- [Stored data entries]
○ ○ ○

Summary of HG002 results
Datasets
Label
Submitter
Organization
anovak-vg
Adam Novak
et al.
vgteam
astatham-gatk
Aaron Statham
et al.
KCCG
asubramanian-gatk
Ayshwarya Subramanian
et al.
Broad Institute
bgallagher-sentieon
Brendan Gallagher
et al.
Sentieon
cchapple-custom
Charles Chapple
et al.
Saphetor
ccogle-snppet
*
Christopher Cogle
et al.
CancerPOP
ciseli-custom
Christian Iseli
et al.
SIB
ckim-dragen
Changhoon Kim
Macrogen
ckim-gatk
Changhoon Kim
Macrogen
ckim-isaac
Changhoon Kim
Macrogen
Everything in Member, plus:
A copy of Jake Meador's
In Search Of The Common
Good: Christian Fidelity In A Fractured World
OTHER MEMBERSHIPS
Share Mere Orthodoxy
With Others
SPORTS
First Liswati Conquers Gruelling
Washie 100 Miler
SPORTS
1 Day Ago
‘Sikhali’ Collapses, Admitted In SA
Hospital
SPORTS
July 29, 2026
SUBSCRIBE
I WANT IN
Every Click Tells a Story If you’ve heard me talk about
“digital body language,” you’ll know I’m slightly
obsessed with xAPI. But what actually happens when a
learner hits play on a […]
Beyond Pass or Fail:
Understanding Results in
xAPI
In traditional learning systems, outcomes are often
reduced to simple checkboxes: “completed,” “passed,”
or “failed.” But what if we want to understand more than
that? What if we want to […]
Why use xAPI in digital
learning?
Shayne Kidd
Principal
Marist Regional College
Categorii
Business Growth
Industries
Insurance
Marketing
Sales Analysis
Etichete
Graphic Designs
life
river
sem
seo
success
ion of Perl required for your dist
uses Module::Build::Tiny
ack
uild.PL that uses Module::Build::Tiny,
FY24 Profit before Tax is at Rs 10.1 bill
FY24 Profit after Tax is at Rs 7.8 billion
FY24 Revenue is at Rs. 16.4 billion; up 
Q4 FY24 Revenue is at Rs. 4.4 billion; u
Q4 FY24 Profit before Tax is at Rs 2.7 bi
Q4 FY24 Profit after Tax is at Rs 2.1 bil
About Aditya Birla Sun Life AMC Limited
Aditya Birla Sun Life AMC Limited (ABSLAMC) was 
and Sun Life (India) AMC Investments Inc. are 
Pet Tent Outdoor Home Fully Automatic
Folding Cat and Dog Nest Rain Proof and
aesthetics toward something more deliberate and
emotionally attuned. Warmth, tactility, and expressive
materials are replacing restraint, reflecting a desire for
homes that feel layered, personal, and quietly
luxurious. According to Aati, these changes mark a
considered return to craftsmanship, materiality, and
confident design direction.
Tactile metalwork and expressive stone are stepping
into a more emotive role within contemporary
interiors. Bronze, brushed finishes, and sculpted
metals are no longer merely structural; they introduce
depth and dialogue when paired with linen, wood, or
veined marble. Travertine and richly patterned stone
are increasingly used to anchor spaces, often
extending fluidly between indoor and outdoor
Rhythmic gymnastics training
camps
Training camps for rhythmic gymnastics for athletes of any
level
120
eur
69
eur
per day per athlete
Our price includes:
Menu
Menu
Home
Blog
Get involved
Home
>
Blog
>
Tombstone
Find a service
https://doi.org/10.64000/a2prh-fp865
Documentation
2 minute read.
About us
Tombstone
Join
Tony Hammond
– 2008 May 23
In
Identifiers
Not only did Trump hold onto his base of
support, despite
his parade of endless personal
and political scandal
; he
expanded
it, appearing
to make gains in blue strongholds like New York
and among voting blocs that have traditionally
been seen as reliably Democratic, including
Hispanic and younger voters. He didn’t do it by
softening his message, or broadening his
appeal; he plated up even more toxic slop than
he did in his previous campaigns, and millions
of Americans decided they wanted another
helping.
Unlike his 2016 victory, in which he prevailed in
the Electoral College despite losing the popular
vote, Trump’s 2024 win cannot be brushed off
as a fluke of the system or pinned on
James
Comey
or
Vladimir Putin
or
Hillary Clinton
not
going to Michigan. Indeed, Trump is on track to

○ ○ ○

- [The task]
Return all the data above, unaltered and complete.

- [Solution for this task]
Summary of HG002 results
Datasets
Label
Submitter
Organization
anovak-vg
Adam Novak
et al.
vgteam
astatham-gatk
Aaron Statham
et al.
KCCG
asubramanian-gatk
Ayshwarya Subramanian
et al.
Broad Institute
bgallagher-sentieon
Brendan Gallagher
et al.
Sentieon
cchapple-custom
Charles Chapple
et al.
Saphetor
ccogle-snppet
*
Christopher Cogle
et al.
CancerPOP
ciseli-custom
Christian Iseli
et al.
SIB
ckim-dragen
Changhoon Kim
Macrogen
ckim-gatk
Changhoon Kim
Macrogen
ckim-isaac
Changhoon Kim
Macrogen
Everything in Member, plus:
A copy of Jake Meador's
In Search Of The Common
Good: Christian Fidelity In A Fractured World
OTHER MEMBERSHIPS
Share Mere Orthodoxy
With Others
SPORTS
First Liswati Conquers Gruelling
Washie 100 Miler
SPORTS
1 Day Ago
‘Sikhali’ Collapses, Admitted In SA
Hospital
SPORTS
July 29, 2026
SUBSCRIBE
I WANT IN
Every Click Tells a Story If you’ve heard me talk about
“digital body language,” you’ll know I’m slightly
obsessed with xAPI. But what actually happens when a
learner hits play on a […]
Beyond Pass or Fail:
Understanding Results in
xAPI
In traditional learning systems, outcomes are often
reduced to simple checkboxes: “completed,” “passed,”
or “failed.” But what if we want to understand more than
that? What if we want to […]
Why use xAPI in digital
learning?
Shayne Kidd
Principal
Marist Regional College
Categorii
Business Growth
Industries
Insurance
Marketing
Sales Analysis
Etichete
Graphic Designs
life
river
sem
seo
success
ion of Perl required for your dist
uses Module::Build::Tiny
ack
uild.PL that uses Module::Build::Tiny,
FY24 Profit before Tax is at Rs 10.1 bill
FY24 Profit after Tax is at Rs 7.8 billion
FY24 Revenue is at Rs. 16.4 billion; up 
Q4 FY24 Revenue is at Rs. 4.4 billion; u
Q4 FY24 Profit before Tax is at Rs 2.7 bi
Q4 FY24 Profit after Tax is at Rs 2.1 bil
About Aditya Birla Sun Life AMC Limited
Aditya Birla Sun Life AMC Limited (ABSLAMC) was 
and Sun Life (India) AMC Investments Inc. are 
Pet Tent Outdoor Home Fully Automatic
Folding Cat and Dog Nest Rain Proof and
aesthetics toward something more deliberate and
emotionally attuned. Warmth, tactility, and expressive
materials are replacing restraint, reflecting a desire for
homes that feel layered, personal, and quietly
luxurious. According to Aati, these changes mark a
considered return to craftsmanship, materiality, and
confident design direction.
Tactile metalwork and expressive stone are stepping
into a more emotive role within contemporary
interiors. Bronze, brushed finishes, and sculpted
metals are no longer merely structural; they introduce
depth and dialogue when paired with linen, wood, or
veined marble. Travertine and richly patterned stone
are increasingly used to anchor spaces, often
extending fluidly between indoor and outdoor
Rhythmic gymnastics training
camps
Training camps for rhythmic gymnastics for athletes of any
level
120
eur
69
eur
per day per athlete
Our price includes:
Menu
Menu
Home
Blog
Get involved
Home
>
Blog
>
Tombstone
Find a service
https://doi.org/10.64000/a2prh-fp865
Documentation
2 minute read.
About us
Tombstone
Join
Tony Hammond
– 2008 May 23
In
Identifiers
Not only did Trump hold onto his base of
support, despite
his parade of endless personal
and political scandal
; he
expanded
it, appearing
to make gains in blue strongholds like New York
and among voting blocs that have traditionally
been seen as reliably Democratic, including
Hispanic and younger voters. He didn’t do it by
softening his message, or broadening his
appeal; he plated up even more toxic slop than
he did in his previous campaigns, and millions
of Americans decided they wanted another
helping.
Unlike his 2016 victory, in which he prevailed in
the Electoral College despite losing the popular
vote, Trump’s 2024 win cannot be brushed off
as a fluke of the system or pinned on
James
Comey
or
Vladimir Putin
or
Hillary Clinton
not
going to Michigan. Indeed, Trump is on track to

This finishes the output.